# Work instructions
1) In the ModSecurity thread below, condense the paragraph that begins "I have compiled nginx latest stable 1.4.3" into a short bulleted list that keeps its main facts.
2) In the ModSecurity thread below, with which Apache version did a similar rule work perfectly?
3) Carry on the ModSecurity thread below from the point where it stops.

Sorry list:
My bad i hadn't set the default action to pass phase 1 to enable delayed blocking mode(aka anomaly scoring)- thought that was enabled by default. Custom rules working nicely
SecRule REQUEST_URI " @contains /REST" "id:9000**,phase:1,t:none,nolog,pass,setvar:'tx.allowed_methods=GET HEAD POST OPTIONS PUT DELETE',setvar:'tx.allowed_request_content_type=application/x-www-form-urlencoded|multipart/form-data|text/xml|application/xml|text/html|application/json'"

Neat job on modsecurity from the team(now i got to find why it breaks ajax post requests with content-type:text/plain or application/x-www-form-urlencoded  in my app).

From: mad-proffessor@hotmail.com
To: mod-security-users@lists.sourceforge.net
Subject: nginx and modsecurity custom rules not applied
Date: Wed, 30 Oct 2013 14:17:54 +0200

Hello all.
I have compiled nginx latest stable 1.4.3 with modsecurity latest-stable 2.7.5 but while it works i cant get it to recognize my custom rules.I am using the owasp crs 2.2.8(Using the base rules only and Collaborative Detection Blocking). I am appending my modsecurity_crs_15_custom_rules.conf to the modsecurity.conf right after the recommended rules and before the 20-30 rules. A rule like that worked perfectly for example with apache 2.2.22

SecRule  REQUEST_HEADERS " @contains /REST" "id:111115,phase:1,t:none,nolog,pass,setvar:'tx.allowed_headers=Content-Range/ ask/ additional/ X-Requested-With/ Make/ Content-Type/'"

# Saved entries
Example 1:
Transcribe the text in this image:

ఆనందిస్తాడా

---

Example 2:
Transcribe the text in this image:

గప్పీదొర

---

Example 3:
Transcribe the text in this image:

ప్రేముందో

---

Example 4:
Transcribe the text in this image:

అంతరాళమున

# Responses by task
1)
- nginx 1.4.3 (latest stable) was compiled with ModSecurity 2.7.5 (latest stable).
- ModSecurity works, but the custom rules are not recognized.
- The OWASP CRS 2.2.8 is in use, with only the base rules and Collaborative Detection Blocking.
- The file modsecurity_crs_15_custom_rules.conf is appended to modsecurity.conf, after the recommended rules and before the 20-30 rules.
- A similar rule worked perfectly with Apache 2.2.22.

2) Apache 2.2.22.

3)
or this one


SecRule REQUEST_FILENAME " <at> contains /REST" "id:111114,phase:1,t:none,nolog,pass,setvar:'tx.allowed_methods=GET HEAD POST OPTIONS PUT DELETE',setvar:'tx.allowed_request_content_type=application/x-www-form-urlencoded|multipart/form-data|text/xml|application/xml|text/html|application/javascript|application/json'"

I know its not a long time since support for modsecurity was added to nginx but this one should work. I really love nginx his speed, modules and the event-based approach and modsecurity(it helped me understand things like csp,xss,source code leakage), i wont go back. Any hints how to manage this?